• _Co należy zrobić_
Ułóż wszystkie poniższe rekordy w tabelę Markdown o kolumnach „Nr” i „Treść”, podając w pierwszej numer wiersza, a w drugiej sam wiersz. Puste wiersze pomiń.

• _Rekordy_
◆ ◆ ◆ ◆ ◆ ◆ ◆

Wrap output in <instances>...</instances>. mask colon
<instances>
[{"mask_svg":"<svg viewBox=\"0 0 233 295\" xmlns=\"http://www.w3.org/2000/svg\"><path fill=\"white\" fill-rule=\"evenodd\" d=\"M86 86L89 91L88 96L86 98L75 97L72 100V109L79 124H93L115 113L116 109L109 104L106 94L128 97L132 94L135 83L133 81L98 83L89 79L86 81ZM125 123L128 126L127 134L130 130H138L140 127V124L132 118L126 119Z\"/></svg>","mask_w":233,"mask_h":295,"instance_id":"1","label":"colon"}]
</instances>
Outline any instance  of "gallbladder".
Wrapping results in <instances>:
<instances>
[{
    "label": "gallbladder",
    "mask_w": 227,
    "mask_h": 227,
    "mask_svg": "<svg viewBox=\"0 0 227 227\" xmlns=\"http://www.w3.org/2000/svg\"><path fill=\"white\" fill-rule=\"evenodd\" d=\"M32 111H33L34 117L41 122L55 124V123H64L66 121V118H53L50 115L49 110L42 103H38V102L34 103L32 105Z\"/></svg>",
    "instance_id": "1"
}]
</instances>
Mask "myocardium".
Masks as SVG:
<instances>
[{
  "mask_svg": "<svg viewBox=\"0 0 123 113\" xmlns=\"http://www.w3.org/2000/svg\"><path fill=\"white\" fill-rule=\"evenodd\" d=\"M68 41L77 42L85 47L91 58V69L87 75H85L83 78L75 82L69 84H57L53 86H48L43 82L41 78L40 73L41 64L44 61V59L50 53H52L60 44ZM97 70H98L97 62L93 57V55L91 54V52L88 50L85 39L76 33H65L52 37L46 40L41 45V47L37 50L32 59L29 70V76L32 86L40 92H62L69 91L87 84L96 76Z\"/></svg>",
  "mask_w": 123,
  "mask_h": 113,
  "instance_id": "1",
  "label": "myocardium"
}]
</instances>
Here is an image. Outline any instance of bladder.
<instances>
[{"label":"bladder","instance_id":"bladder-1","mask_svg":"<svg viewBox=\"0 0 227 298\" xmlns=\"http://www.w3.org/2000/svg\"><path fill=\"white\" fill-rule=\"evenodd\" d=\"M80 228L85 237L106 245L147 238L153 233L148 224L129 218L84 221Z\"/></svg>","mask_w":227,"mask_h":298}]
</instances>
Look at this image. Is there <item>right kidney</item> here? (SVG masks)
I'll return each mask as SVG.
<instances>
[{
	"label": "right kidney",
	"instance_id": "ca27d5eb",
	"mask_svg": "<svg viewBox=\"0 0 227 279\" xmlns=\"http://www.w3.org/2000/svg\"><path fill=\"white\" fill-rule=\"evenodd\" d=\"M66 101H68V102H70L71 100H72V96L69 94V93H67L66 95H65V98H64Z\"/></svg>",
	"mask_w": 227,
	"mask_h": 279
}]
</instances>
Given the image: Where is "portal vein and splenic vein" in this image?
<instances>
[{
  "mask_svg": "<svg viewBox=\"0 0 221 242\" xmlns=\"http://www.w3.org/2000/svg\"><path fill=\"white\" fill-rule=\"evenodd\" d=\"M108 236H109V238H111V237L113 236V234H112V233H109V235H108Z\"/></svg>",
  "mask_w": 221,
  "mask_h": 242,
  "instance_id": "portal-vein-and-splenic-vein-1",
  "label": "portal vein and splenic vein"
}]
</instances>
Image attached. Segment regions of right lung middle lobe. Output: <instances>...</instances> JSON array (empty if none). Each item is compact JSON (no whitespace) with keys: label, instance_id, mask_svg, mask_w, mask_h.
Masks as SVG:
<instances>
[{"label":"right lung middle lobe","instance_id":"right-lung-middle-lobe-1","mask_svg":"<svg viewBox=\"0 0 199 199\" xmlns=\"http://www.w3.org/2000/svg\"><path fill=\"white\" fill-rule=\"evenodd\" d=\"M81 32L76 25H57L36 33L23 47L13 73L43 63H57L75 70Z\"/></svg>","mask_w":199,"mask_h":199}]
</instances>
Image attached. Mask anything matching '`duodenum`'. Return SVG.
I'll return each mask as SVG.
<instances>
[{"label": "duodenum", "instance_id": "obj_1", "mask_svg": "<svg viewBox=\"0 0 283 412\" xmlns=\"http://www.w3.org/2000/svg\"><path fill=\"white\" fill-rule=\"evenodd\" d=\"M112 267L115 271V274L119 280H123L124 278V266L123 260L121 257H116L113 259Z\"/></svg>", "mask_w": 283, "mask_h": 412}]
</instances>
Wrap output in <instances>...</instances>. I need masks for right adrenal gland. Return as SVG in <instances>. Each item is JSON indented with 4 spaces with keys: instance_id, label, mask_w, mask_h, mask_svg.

◆ ◆ ◆ ◆ ◆ ◆ ◆

• _Odpowiedź pisemna_
| Nr | Treść |
|---|---|
| 1 | Wrap output in <instances>...</instances>. mask colon |
| 2 | <instances> |
| 3 | [{"mask_svg":"<svg viewBox=\"0 0 233 295\" xmlns=\"http://www.w3.org/2000/svg\"><path fill=\"white\" fill-rule=\"evenodd\" d=\"M86 86L89 91L88 96L86 98L75 97L72 100V109L79 124H93L115 113L116 109L109 104L106 94L128 97L132 94L135 83L133 81L98 83L89 79L86 81ZM125 123L128 126L127 134L130 130H138L140 127V124L132 118L126 119Z\"/></svg>","mask_w":233,"mask_h":295,"instance_id":"1","label":"colon"}] |
| 4 | </instances> |
| 5 | Outline any instance  of "gallbladder". |
| 6 | Wrapping results in <instances>: |
| 7 | <instances> |
| 8 | [{ |
| 9 |     "label": "gallbladder", |
| 10 |     "mask_w": 227, |
| 11 |     "mask_h": 227, |
| 12 |     "mask_svg": "<svg viewBox=\"0 0 227 227\" xmlns=\"http://www.w3.org/2000/svg\"><path fill=\"white\" fill-rule=\"evenodd\" d=\"M32 111H33L34 117L41 122L55 124V123H64L66 121V118H53L50 115L49 110L42 103H38V102L34 103L32 105Z\"/></svg>", |
| 13 |     "instance_id": "1" |
| 14 | }] |
| 15 | </instances> |
| 16 | Mask "myocardium". |
| 17 | Masks as SVG: |
| 18 | <instances> |
| 19 | [{ |
| 20 |   "mask_svg": "<svg viewBox=\"0 0 123 113\" xmlns=\"http://www.w3.org/2000/svg\"><path fill=\"white\" fill-rule=\"evenodd\" d=\"M68 41L77 42L85 47L91 58V69L87 75H85L83 78L75 82L69 84H57L53 86H48L43 82L41 78L40 73L41 64L44 61V59L50 53H52L60 44ZM97 70H98L97 62L93 57V55L91 54V52L88 50L85 39L76 33H65L52 37L46 40L41 45V47L37 50L32 59L29 70V76L32 86L40 92H62L69 91L87 84L96 76Z\"/></svg>", |
| 21 |   "mask_w": 123, |
| 22 |   "mask_h": 113, |
| 23 |   "instance_id": "1", |
| 24 |   "label": "myocardium" |
| 25 | }] |
| 26 | </instances> |
| 27 | Here is an image. Outline any instance of bladder. |
| 28 | <instances> |
| 29 | [{"label":"bladder","instance_id":"bladder-1","mask_svg":"<svg viewBox=\"0 0 227 298\" xmlns=\"http://www.w3.org/2000/svg\"><path fill=\"white\" fill-rule=\"evenodd\" d=\"M80 228L85 237L106 245L147 238L153 233L148 224L129 218L84 221Z\"/></svg>","mask_w":227,"mask_h":298}] |
| 30 | </instances> |
| 31 | Look at this image. Is there <item>right kidney</item> here? (SVG masks) |
| 32 | I'll return each mask as SVG. |
| 33 | <instances> |
| 34 | [{ |
| 35 | 	"label": "right kidney", |
| 36 | 	"instance_id": "ca27d5eb", |
| 37 | 	"mask_svg": "<svg viewBox=\"0 0 227 279\" xmlns=\"http://www.w3.org/2000/svg\"><path fill=\"white\" fill-rule=\"evenodd\" d=\"M66 101H68V102H70L71 100H72V96L69 94V93H67L66 95H65V98H64Z\"/></svg>", |
| 38 | 	"mask_w": 227, |
| 39 | 	"mask_h": 279 |
| 40 | }] |
| 41 | </instances> |
| 42 | Given the image: Where is "portal vein and splenic vein" in this image? |
| 43 | <instances> |
| 44 | [{ |
| 45 |   "mask_svg": "<svg viewBox=\"0 0 221 242\" xmlns=\"http://www.w3.org/2000/svg\"><path fill=\"white\" fill-rule=\"evenodd\" d=\"M108 236H109V238H111V237L113 236V234H112V233H109V235H108Z\"/></svg>", |
| 46 |   "mask_w": 221, |
| 47 |   "mask_h": 242, |
| 48 |   "instance_id": "portal-vein-and-splenic-vein-1", |
| 49 |   "label": "portal vein and splenic vein" |
| 50 | }] |
| 51 | </instances> |
| 52 | Image attached. Segment regions of right lung middle lobe. Output: <instances>...</instances> JSON array (empty if none). Each item is compact JSON (no whitespace) with keys: label, instance_id, mask_svg, mask_w, mask_h. |
| 53 | Masks as SVG: |
| 54 | <instances> |
| 55 | [{"label":"right lung middle lobe","instance_id":"right-lung-middle-lobe-1","mask_svg":"<svg viewBox=\"0 0 199 199\" xmlns=\"http://www.w3.org/2000/svg\"><path fill=\"white\" fill-rule=\"evenodd\" d=\"M81 32L76 25H57L36 33L23 47L13 73L43 63H57L75 70Z\"/></svg>","mask_w":199,"mask_h":199}] |
| 56 | </instances> |
| 57 | Image attached. Mask anything matching '`duodenum`'. Return SVG. |
| 58 | I'll return each mask as SVG. |
| 59 | <instances> |
| 60 | [{"label": "duodenum", "instance_id": "obj_1", "mask_svg": "<svg viewBox=\"0 0 283 412\" xmlns=\"http://www.w3.org/2000/svg\"><path fill=\"white\" fill-rule=\"evenodd\" d=\"M112 267L115 271V274L119 280H123L124 278V266L123 260L121 257H116L113 259Z\"/></svg>", "mask_w": 283, "mask_h": 412}] |
| 61 | </instances> |
| 62 | Wrap output in <instances>...</instances>. I need masks for right adrenal gland. Return as SVG in <instances>. Each item is JSON indented with 4 spaces with keys: instance_id, label, mask_w, mask_h, mask_svg. |